The choice of groovy was unfortunate, but yet it still seems more popular than snakemake which I can only attribute to the nf-core set of curated workflows.
I have a dislike of nextflow because it submits 10s of thousands of separate jobs to our HPC scheduler which causes a number of issues, though they've now added support for array jobs which should hopefully solve that.
To implement an efficient dataflow-based programming API/DSL, you better have some support for channels and lightweight threads in a scriptable language, something that you've got in Groovy with the GPars library that Nextflow uses.
We opted for implementing all of this in Go in SciPipe, where we get similar basic dataflow/flow-based functionality as Nextflow with the native concurrency primitives of Go, but the Go syntax probably/surely puts away some biologists who have written some python at most before, and Go won't let us customize the API and hide away as much of the plumbing under nice syntax, as Groovy.
In this regard, Groovy with the GPars library for the concurrency, doesn't seem as a particularly bad choice. There weren't that many options at the time either.
The downside has been tooling support though, such as editor intelligence and debugging support, although parts of that is finally improving now with a NF language server.
Today, one could probably implement something similar with Python's asyncio and queues for the channel semantics, and there is even the Crystal language that has Go-like concurrency in a much more script-like language (see a comparison between Go and Crystal concurrency syntax at [1]), but Crystal would of course be an even more fringe langauge than Groovy.

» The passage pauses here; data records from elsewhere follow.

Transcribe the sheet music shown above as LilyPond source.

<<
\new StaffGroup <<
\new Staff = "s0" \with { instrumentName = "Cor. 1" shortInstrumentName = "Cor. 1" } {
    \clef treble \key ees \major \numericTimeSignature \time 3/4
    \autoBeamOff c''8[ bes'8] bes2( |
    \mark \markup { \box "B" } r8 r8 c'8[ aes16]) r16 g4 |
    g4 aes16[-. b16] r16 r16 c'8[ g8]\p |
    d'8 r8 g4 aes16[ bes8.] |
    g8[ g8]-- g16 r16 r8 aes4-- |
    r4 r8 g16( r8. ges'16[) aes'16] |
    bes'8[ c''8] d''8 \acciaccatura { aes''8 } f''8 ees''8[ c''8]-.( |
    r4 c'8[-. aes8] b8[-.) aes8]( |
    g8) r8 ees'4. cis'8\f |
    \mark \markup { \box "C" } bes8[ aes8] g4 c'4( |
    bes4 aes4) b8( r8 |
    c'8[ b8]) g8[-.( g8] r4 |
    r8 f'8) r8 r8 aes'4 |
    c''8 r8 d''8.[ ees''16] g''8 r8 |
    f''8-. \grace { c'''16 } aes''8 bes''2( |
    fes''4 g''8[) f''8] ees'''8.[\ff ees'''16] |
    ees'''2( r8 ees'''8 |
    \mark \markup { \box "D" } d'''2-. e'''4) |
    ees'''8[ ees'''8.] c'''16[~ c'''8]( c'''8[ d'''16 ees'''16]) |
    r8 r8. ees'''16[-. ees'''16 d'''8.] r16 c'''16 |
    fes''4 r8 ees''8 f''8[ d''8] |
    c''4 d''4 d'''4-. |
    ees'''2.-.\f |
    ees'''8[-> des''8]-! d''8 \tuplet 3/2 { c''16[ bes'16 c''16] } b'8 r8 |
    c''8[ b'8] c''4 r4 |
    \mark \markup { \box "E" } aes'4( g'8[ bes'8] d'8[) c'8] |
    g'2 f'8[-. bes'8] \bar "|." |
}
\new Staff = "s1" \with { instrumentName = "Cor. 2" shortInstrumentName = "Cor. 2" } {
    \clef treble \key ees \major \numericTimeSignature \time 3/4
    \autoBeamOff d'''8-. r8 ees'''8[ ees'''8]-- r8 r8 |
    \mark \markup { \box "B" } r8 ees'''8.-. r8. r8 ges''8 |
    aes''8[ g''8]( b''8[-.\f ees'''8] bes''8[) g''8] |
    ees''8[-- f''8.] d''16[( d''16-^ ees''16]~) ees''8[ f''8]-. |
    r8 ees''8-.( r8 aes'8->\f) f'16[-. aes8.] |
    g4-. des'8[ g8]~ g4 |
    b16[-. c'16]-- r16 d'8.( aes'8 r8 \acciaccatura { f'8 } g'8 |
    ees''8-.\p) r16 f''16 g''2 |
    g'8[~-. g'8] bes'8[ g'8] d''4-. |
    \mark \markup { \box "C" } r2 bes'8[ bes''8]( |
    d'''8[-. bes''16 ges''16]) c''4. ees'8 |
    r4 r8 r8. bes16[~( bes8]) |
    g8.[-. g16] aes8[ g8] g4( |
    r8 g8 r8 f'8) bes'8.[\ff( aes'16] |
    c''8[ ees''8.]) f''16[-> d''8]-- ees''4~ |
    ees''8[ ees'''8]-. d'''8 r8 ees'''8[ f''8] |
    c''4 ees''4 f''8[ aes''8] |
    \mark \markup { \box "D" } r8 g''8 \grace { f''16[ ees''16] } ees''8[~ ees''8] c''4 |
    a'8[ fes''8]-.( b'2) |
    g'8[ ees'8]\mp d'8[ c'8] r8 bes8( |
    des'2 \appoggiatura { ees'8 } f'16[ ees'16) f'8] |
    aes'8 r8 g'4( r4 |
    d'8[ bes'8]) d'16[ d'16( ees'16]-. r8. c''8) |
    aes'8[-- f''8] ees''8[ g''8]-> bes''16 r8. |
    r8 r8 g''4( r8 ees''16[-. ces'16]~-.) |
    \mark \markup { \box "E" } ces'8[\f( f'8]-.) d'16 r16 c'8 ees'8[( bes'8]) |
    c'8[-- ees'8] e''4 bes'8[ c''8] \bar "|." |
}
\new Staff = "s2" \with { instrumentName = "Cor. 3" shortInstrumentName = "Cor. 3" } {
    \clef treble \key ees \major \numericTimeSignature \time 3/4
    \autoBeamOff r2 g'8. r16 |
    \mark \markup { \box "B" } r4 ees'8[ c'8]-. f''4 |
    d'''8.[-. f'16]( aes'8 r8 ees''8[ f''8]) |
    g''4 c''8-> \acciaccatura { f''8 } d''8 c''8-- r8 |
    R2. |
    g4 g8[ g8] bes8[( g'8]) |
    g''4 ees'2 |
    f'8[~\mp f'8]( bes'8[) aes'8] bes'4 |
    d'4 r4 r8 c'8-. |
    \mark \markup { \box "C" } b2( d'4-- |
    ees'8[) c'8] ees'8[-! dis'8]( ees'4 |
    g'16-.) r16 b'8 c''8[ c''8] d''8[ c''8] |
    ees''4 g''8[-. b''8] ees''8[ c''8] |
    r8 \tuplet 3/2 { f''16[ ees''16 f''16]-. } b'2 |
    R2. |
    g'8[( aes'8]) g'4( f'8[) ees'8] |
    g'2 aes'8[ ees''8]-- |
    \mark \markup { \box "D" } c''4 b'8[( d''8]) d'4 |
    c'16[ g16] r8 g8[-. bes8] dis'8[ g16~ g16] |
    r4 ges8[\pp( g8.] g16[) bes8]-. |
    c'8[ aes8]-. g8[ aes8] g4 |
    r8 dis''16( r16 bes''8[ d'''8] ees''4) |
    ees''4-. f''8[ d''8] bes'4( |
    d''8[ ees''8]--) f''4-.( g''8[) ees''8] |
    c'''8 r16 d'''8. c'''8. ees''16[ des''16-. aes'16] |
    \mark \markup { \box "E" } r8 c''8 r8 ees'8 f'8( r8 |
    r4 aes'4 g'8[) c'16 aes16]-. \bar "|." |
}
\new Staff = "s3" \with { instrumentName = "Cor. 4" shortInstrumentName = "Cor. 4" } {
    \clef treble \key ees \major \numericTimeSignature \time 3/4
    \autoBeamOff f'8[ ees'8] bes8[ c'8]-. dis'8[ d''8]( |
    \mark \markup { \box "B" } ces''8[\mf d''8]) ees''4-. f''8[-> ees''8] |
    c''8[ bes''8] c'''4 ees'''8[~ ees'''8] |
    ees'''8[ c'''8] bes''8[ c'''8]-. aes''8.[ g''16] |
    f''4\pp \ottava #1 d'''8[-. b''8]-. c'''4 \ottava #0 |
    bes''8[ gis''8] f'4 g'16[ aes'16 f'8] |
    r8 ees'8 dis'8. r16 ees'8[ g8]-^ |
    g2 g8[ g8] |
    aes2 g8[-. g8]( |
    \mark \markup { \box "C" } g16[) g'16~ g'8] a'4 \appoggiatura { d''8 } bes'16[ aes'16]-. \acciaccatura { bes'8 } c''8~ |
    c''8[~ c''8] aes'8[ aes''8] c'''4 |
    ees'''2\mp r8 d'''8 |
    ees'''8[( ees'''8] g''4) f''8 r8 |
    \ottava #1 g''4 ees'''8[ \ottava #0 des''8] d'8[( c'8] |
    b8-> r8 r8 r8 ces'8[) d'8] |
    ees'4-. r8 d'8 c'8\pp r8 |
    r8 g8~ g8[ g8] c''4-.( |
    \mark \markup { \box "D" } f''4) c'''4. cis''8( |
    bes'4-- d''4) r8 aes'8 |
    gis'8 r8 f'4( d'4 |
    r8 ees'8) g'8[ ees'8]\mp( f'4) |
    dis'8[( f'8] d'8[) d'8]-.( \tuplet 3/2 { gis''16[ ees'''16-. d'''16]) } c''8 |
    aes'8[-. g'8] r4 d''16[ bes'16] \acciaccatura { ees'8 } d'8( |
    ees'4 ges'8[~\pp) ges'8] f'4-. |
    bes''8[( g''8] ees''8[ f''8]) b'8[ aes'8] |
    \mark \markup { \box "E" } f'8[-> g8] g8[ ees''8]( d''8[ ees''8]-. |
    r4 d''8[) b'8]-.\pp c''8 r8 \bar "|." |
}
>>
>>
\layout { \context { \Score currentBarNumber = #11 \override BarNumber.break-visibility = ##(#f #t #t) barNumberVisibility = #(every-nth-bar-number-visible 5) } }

Snakemake is easy to deal with that scenario. I had a profile for each of our slightly different hpc clusters. You could throttle the array by total resources so I could say request no more than 750gb memory allocated across the array to be polite to the rest of the hpc users, and it would fit however many jobs it could within that constraint and step of the pipeline. I could have a job instead be ran on the internet connected head node vs airgapped compute node if something needed downloading. Worked great and the python syntax is pretty useful along with conda env management baked in.
I have a dislike of nextflow because it submits 10s of thousands of separate jobs to our HPC scheduler which causes a number of issues, though they've now added support for array jobs which should hopefully solve that.